I was 31 when I was diagnosed with breast cancer in 2016. “You are young and healthy; you’ll handle the treatments well” the doctors said. But you just said I had breast cancer I would think to myself, how could I also be ‘healthy.’ It was hard to believe, me with breast cancer? I had no family history, I ate my vegetables, never smoked – yep, young and healthy.
The nine months of intense treatments left me with crushing fatigue and so weak that is started to feel like my new normal. I first heard about the Mississippi Sisters dragon boat team from a fellow survivor, a whole dragon boat full of breast cancer survivors. Finding a way to get out on the water more was something I had wanted to do more of, and the upper body physical activity I knew would be good for healing and recovery.

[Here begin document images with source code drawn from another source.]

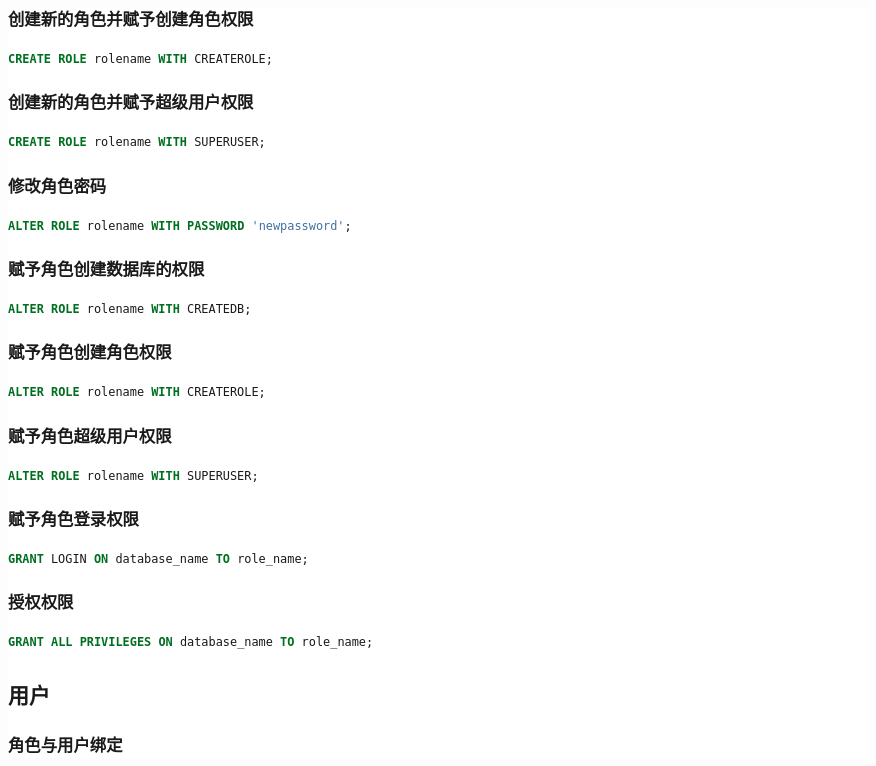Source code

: ### 创建新的角色并赋予创建角色权限

```sql
CREATE ROLE rolename WITH CREATEROLE;
```

### 创建新的角色并赋予超级用户权限

```sql
CREATE ROLE rolename WITH SUPERUSER;
```

### 修改角色密码

```sql
ALTER ROLE rolename WITH PASSWORD 'newpassword';
```

### 赋予角色创建数据库的权限

```sql
ALTER ROLE rolename WITH CREATEDB;
```

### 赋予角色创建角色权限

```sql
ALTER ROLE rolename WITH CREATEROLE;
```

### 赋予角色超级用户权限

```sql
ALTER ROLE rolename WITH SUPERUSER;
```

### 赋予角色登录权限

```sql
GRANT LOGIN ON database_name TO role_name;
```





### 授权权限

```sql
GRANT ALL PRIVILEGES ON database_name TO role_name;
```





## 用户

### 角色与用户绑定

The first day in the dragon boat sitting in row 10, trying to do my best to keep up with the timing and plunge the paddle into the water rushing by the boat, I knew I was hooked. Or as they say ‘bitten by the dragon.’ During my first year of paddling in 2018, I was introduced to the La Crosse Paddling Club.
The La Crosse Paddle Club opened so many opportunities beyond the opportunity to paddle with the Mississippi Sisters. I had paddled before but taking the time to learn more of the techniques and proper paddling methods made the experience all the more enjoyable. The safety instruction gave me new confidence on the water. The Small Water Craft paddling nights and Paddlefest provided amazing opportunities to learn from expert paddlers from the Driftless region and a variety of options with canoe, kayaks and stand up paddle boards. The instructors were not only knowledgeable but also clearly passionate about paddling – they made even the first timers feel like pros by the end of the session.

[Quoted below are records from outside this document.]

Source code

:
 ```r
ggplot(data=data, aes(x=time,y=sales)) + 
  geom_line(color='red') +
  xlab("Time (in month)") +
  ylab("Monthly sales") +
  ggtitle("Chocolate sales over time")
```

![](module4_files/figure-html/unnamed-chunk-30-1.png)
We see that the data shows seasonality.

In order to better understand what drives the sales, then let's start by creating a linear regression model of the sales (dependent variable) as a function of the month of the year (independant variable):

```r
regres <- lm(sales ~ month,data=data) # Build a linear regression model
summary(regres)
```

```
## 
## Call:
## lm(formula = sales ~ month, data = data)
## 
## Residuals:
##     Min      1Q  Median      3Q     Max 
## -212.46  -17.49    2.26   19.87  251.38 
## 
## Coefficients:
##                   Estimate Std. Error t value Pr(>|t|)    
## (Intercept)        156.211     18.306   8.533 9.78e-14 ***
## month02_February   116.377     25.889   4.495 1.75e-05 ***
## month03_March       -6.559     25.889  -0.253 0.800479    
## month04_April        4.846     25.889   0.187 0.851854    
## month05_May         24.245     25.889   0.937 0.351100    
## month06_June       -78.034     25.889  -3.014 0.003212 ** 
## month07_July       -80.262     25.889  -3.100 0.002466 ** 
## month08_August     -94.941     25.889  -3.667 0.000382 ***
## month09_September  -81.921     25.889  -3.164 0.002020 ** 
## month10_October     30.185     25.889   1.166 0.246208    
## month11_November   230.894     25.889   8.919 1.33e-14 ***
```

One year after treatment ended, in July 2019, I traveled to the Boundary Waters Canoe Area with my husband, brother, and parents for a 5-day trip paddling for 45 miles over 20 lakes. The BWCA was never a place I thought I could experience. The ability to paddle myself to amazing sights into the vast wilderness renewed more of the confidence in my body I had lost after spending so many days during chemotherapy and radiation unable to get off the couch.

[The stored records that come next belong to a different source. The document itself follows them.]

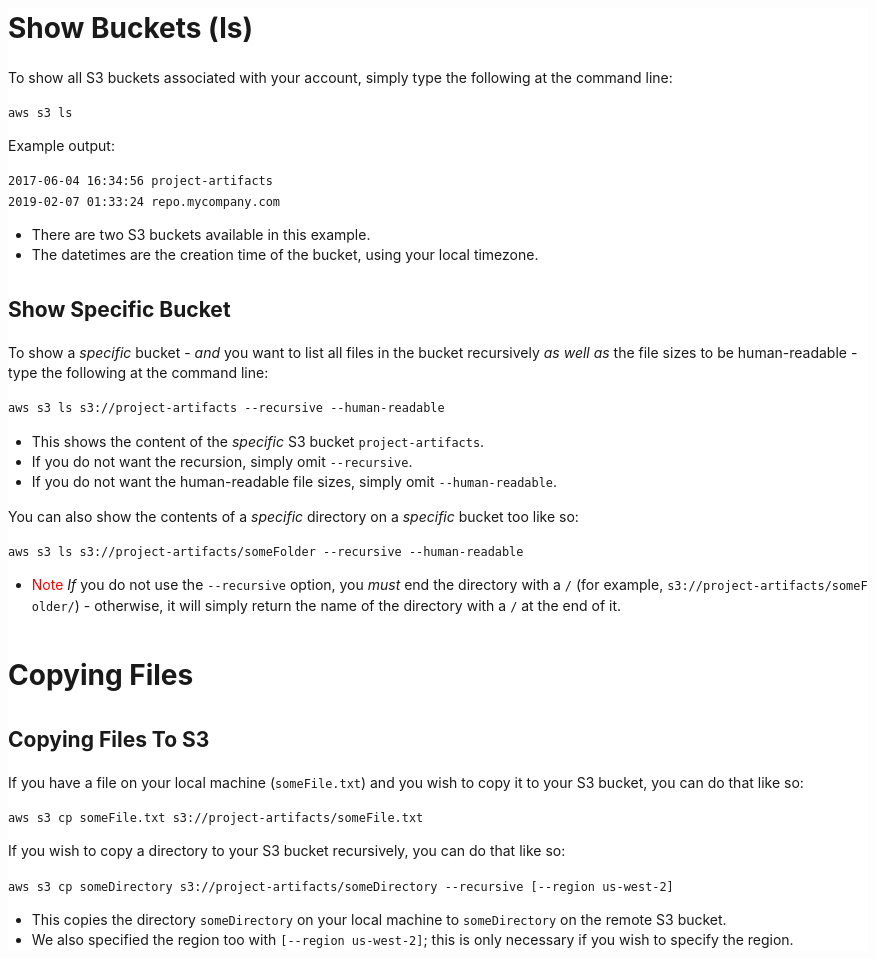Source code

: 
# Show Buckets (ls)  

To show all S3 buckets associated with your account, simply type the following at the command line:  
```
aws s3 ls
```  

Example output:  
```
2017-06-04 16:34:56 project-artifacts
2019-02-07 01:33:24 repo.mycompany.com
```  
* There are two S3 buckets available in this example.  
* The datetimes are the creation time of the bucket, using your local timezone.  

## Show Specific Bucket  

To show a _specific_ bucket - _and_ you want to list all files in the bucket recursively _as well as_ the file sizes to be human-readable - type the following at the command line:  
```
aws s3 ls s3://project-artifacts --recursive --human-readable
```  
* This shows the content of the _specific_ S3 bucket `project-artifacts`.  
* If you do not want the recursion, simply omit `--recursive`.  
* If you do not want the human-readable file sizes, simply omit `--human-readable`.  

You can also show the contents of a _specific_ directory on a _specific_ bucket too like so:  
```
aws s3 ls s3://project-artifacts/someFolder --recursive --human-readable
```  
* <font color="red">Note</font> _If_ you do not use the `--recursive` option, you *must* end the directory with a `/` (for example, `s3://project-artifacts/someFolder/`) - otherwise, it will simply return the name of the directory with a `/` at the end of it.  

# Copying Files 

## Copying Files To S3  

If you have a file on your local machine (`someFile.txt`) and you wish to copy it to your S3 bucket, you can do that like so:  
```
aws s3 cp someFile.txt s3://project-artifacts/someFile.txt
```  

If you wish to copy a directory to your S3 bucket recursively, you can do that like so:  
```
aws s3 cp someDirectory s3://project-artifacts/someDirectory --recursive [--region us-west-2]  
```  
* This copies the directory `someDirectory` on your local machine to `someDirectory` on the remote S3 bucket.  
* We also specified the region too with `[--region us-west-2]`; this is only necessary if you wish to specify the region.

I really had the LPC to thank for such a successful trip. I not only did I learn good tips on going to the BWCA but they equipped me with the techniques to make it happen, which was a great reassurance paddling through the rough and choppy waters we experienced on Alpine Lake.
Even with treatment behind me, the grey cloud of cancer sometimes lingers closer than I would like. The Mississippi Sisters has been just the group of women I need. We were not there for breast cancer, it just so happened we have that in common. In this group, we can joke about practicing in the rain would get our hair wet grateful to have hair again, then get right back to paddling drills with Coach Lori.
Many life lessons learned from going through treatment became helpful in the boat. Paddling is not always about speed and force, patience is needed. One cannot paddle a dragon boat alone; it takes trust in your whole team to really make it fly across the water.
Anyone can paddle and joining the La Crosse Paddling Club events makes it so easy and accessible. They have the boats, gear, expertise, and life jackets. Just remember to bring water and sunscreen.
I hope I don’t see you in the Mississippi Sister boat, but if you find yourself on the breast cancer ‘detour’, know you are not alone and we have a seat for you in our dragon boat – Paddles Up!